Em sessão especial do Senado Federal em celebração ao primeiro Dia Nacional de Proteção de Dados, instituído em homenagem ao jurista Danilo Doneda, Bruno Bioni conecta o legado do professor à agenda atual: como construir um estatuto jurídico da informação que produza justiça.

Realizada em 10 de agosto e presidida pelo senador Eduardo Gomes (PL-TO), a sessão celebrou o primeiro Dia Nacional de Proteção de Dados, instituído pela Lei 15.254, de 2025, e comemorado em 17 de julho em homenagem ao jurista Danilo Doneda. 

Participaram, entre outros, o diretor-presidente da ANPD, Waldemar Gonçalves Ortunho Junior; a professora Laura Schertel Mendes; o secretário nacional de Direitos Digitais, Victor Oliveira Fernandes; o conselheiro do CNJ Rodrigo Badarô Almeida Castro; Adriano Doneda, filho do homenageado; João Caldeira Brant, secretário de Comunicação da Presidência da República; André Freire da Silva, presidente da Associação Brasileira da Governança de Dados; e Octavio Penna Pieranti, conselheiro-diretor da Agência Nacional de Telecomunicações (Anatel). 

Em sua manifestação, Bioni sustentou que a data escolhida não poderia ter sido melhor: se a proteção de dados pessoais se dirige à pessoa humana, nada mais adequado do que celebrar aquele que foi o grande artífice da LGPD. Comemora-se, com isso, não apenas o Dia Nacional, mas também a solidez e a robustez da arquitetura jurídica, regulatória e institucional erguida no país sobre privacidade e proteção de dados pessoais.

Temas que permanecem desafiadores, observou, já eram tratados por Doneda muito antes.
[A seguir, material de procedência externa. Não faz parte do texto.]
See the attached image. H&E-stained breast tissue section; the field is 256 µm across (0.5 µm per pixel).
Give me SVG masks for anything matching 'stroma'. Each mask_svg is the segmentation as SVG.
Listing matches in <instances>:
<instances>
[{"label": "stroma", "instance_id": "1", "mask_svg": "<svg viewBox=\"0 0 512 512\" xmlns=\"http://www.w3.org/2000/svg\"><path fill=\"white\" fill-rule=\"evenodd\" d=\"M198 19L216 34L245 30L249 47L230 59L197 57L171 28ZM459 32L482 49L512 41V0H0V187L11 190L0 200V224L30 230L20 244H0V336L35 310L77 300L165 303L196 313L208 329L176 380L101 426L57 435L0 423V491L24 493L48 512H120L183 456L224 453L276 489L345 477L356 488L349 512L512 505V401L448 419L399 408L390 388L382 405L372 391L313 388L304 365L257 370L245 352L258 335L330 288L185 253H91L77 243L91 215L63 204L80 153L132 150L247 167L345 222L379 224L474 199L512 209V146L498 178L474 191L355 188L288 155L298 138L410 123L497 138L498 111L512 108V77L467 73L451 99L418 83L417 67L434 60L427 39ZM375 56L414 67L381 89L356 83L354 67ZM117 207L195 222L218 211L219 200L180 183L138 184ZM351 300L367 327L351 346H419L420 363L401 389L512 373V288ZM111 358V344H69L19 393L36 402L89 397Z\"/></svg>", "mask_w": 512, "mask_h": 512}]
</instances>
É o caso da harmonização entre a Lei de Acesso à Informação e a LGPD, persistindo, ainda hoje, o recurso à proteção de dados para o trancafiamento autoritário de informações, inviabilizando o controle social de políticas públicas, matéria que a ANPD já vem encarando de forma estratégica. 

Outra contribuição recuperada é a de que o titular de dados não é homogêneo e carrega hipervulnerabilidades. A partir dessa chave, Bioni apontou o perfilamento, a vigilância e a hipervigilância de crianças e adolescentes nos espaços digitais, hoje convertidos em problema de adicção e de saúde pública, destacando a reação do Congresso Nacional com a aprovação do ECA Digital (Lei 15.211/2025) 

Diante desses desafios suscitados, Bioni remeteu à orientação deixada pelo professor para que a governança de dados seja pensada como um meio e não um fim em si mesmo, e assinalou outra marca do homenageado, entusiasta da costura entre regulação e política pública. 

Não se trata apenas de desenhar uma arquitetura jurídico-regulatória adequada, mas de constituir elemento de agência coletiva e soberania, conforme enuncia Bioni. Destaca, nesse ponto, a discussão em curso no Parlamento sobre o desenho e a aprovação da Política Nacional de Privacidade e Proteção de Dados Pessoais, na qual há a chance de prever o próprio Estado como indutor do mercado capaz de sustentar uma agenda positiva, e não meramente reativa.

No encerramento de sua fala e na esteira de Doneda, Bioni propõe que devemos “Olhar para a arquitetura jurídica, regulatória e institucional e se perguntar: estamos produzindo justiça e materializando um direito que não é elitista?”